In fact, it’s hard to separate Thriller, the album, from “Thriller,” the visual and audio experience. “Beat It” and “Billie Jean,” in particular, broke the dominance of white artists on MTV, and propelled the little known cable channel into the mainstream. Jackson also debuted his seminal moonwalk dance while performing “Billie Jean” during a televised performance celebrating Motown’s 25th anniversary.
But as an album, Thriller has sold nearly 70 million copies globally, 20 million more than its nearest rival — AC/DC’s Back in Black. Thriller stayed at No. 1 in the U.S. for 37 weeks, was the best-selling album in America for both 1983 and 1984, and won a record eight Grammys in 1984.
It is the greatest pop album of all time. Although pop alone fails to encompass the musical genres it touches.
Five years later, when Jackson released Bad — another Quincy collaboration that spawned five No. 1 hits — he was personally in decline. He had already had his fourth nose surgery, his skin was becoming paler and his sunglasses were a permanent fixture.
Within a few years, his health would wane further and his eccentric behavior would escalate.

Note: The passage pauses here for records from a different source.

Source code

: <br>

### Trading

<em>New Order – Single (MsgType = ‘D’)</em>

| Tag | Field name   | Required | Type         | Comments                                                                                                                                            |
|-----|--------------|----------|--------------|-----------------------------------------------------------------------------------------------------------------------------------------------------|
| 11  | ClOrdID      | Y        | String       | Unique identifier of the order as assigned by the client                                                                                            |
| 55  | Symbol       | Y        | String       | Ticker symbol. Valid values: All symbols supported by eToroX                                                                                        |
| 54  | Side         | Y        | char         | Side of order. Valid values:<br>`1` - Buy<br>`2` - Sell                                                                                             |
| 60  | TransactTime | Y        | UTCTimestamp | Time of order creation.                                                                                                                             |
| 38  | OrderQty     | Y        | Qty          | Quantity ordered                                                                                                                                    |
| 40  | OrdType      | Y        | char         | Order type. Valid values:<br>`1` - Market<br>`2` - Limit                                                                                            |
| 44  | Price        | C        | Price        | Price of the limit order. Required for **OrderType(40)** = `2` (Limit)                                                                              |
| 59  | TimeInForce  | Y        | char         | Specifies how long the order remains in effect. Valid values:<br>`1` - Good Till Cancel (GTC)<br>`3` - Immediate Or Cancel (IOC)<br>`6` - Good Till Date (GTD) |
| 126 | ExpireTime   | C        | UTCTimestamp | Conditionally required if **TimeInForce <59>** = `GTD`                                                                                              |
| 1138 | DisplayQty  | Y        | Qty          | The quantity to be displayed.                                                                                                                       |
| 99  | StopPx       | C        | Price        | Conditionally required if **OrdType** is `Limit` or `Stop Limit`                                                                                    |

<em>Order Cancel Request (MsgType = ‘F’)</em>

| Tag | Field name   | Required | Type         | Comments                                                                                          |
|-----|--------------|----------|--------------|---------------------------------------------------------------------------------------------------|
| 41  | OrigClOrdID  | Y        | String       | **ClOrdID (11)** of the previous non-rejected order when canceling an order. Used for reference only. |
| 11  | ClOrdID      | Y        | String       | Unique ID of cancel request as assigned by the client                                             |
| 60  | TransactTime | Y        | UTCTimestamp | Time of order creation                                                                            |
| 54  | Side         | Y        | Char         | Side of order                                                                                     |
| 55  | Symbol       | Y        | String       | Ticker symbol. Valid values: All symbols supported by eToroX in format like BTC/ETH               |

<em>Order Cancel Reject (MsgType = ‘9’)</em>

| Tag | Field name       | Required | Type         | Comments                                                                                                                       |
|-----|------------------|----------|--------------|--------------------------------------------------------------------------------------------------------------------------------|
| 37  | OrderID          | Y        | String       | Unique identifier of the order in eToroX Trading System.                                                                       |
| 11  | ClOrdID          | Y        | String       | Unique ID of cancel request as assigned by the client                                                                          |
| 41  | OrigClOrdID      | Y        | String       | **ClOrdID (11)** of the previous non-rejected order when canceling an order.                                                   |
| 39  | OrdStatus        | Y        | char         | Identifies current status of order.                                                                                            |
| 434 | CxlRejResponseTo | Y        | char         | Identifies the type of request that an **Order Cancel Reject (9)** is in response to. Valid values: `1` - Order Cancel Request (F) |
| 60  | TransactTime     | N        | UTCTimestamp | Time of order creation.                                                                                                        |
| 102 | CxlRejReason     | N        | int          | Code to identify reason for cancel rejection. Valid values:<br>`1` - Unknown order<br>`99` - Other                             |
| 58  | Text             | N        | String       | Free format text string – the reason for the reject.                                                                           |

The first of many child sex abuse claims against him would also surface, charges he denied. Only 25 years after the release of Thriller, the drug-dependent recluse would be dead after suffering cardiac arrest.
Today Jackson’s legacy is slightly tainted, but Thriller stands the test of time.

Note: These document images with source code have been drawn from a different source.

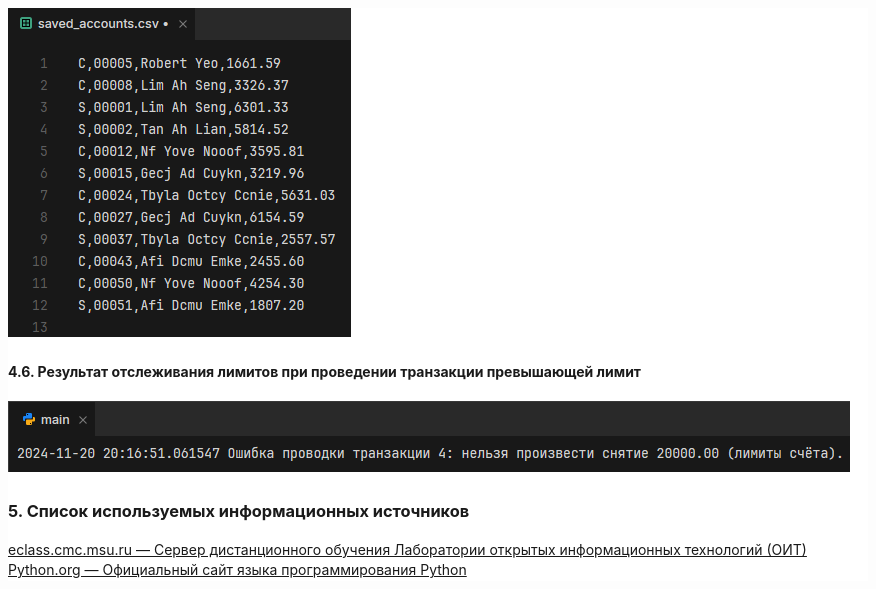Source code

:![4.5. Сохранение списка счетов в файл](images/screen-5-2.png)

#### 4.6. Результат отслеживания лимитов при проведении транзакции превышающей лимит
![4.6. Результат отслеживания лимитов при проведении транзакции превышающей лимит](images/screen-6.png)

### 5. Список используемых информационных источников
[eclass.cmc.msu.ru ― Сервер дистанционного обучения Лаборатории открытых информационных технологий (ОИТ)](https://eclass.cmc.msu.ru)\
[Python.org ― Официальный сайт языка программирования Python](https://docs.python.org/3/tutorial/controlflow.html)
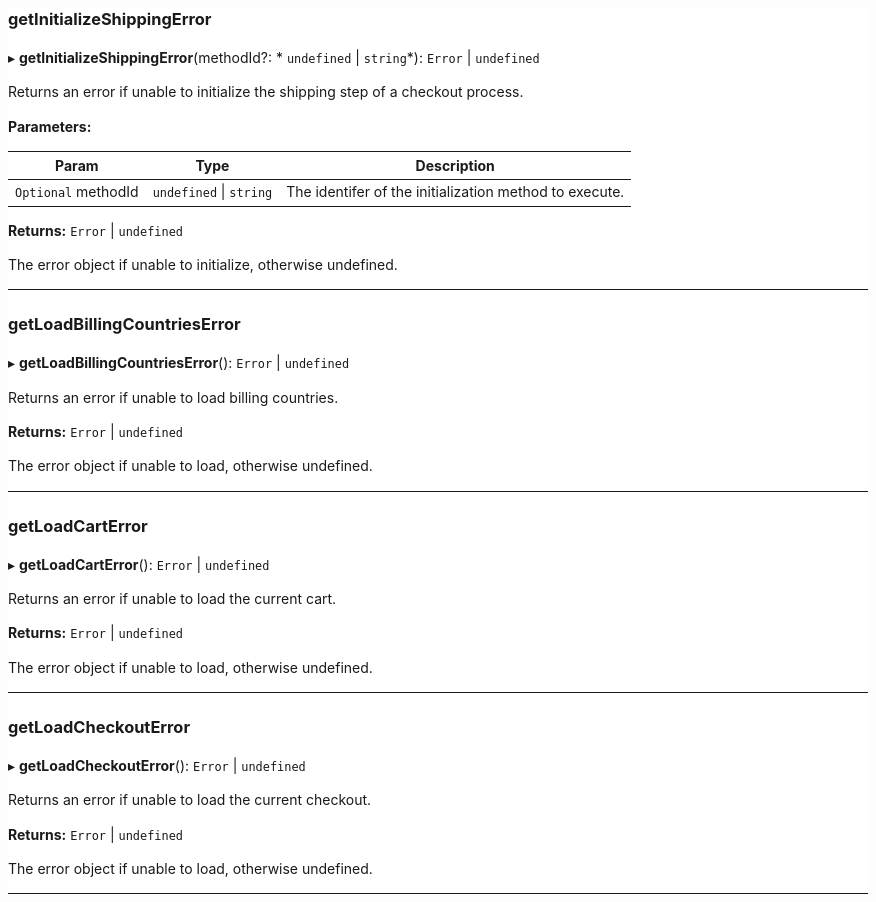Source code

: ###  getInitializeShippingError

▸ **getInitializeShippingError**(methodId?: * `undefined` &#124; `string`*):  `Error` &#124; `undefined`

Returns an error if unable to initialize the shipping step of a checkout process.

**Parameters:**

| Param | Type | Description |
| ------ | ------ | ------ |
| `Optional` methodId |  `undefined` &#124; `string`|  The identifer of the initialization method to execute. |

**Returns:**  `Error` &#124; `undefined`

The error object if unable to initialize, otherwise undefined.

___
<a id="getloadbillingcountrieserror"></a>

###  getLoadBillingCountriesError

▸ **getLoadBillingCountriesError**():  `Error` &#124; `undefined`

Returns an error if unable to load billing countries.

**Returns:**  `Error` &#124; `undefined`

The error object if unable to load, otherwise undefined.

___
<a id="getloadcarterror"></a>

###  getLoadCartError

▸ **getLoadCartError**():  `Error` &#124; `undefined`

Returns an error if unable to load the current cart.

**Returns:**  `Error` &#124; `undefined`

The error object if unable to load, otherwise undefined.

___
<a id="getloadcheckouterror"></a>

###  getLoadCheckoutError

▸ **getLoadCheckoutError**():  `Error` &#124; `undefined`

Returns an error if unable to load the current checkout.

**Returns:**  `Error` &#124; `undefined`

The error object if unable to load, otherwise undefined.

___
<a id="getloadconfigerror"></a>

“You’re fighting for your life inside a killer, thriller.”
OK. So the magazine likes us to include as many of their articles as we can, and we do try to oblige for any number of reasons, not the least of which being that beautiful women never show up around here looking for the geeks in Digital, so we need to stay friendly with Publishing if at all possible. That said, what may at first glance appear to be an odd juxtaposition here has an explanation. You see, it was the “40 years ago” part that caught our attention after having read that Alina has only been on the planet for 24 years. This means that “Thriller” came out somewhere around a decade and a half before Alina’s parents even thought about having the sex which resulted in her. That’s weird to think about, right?
Come to think of it, there may be reasons people do not often wander into our area. … A slight possibility exists that we might be strange.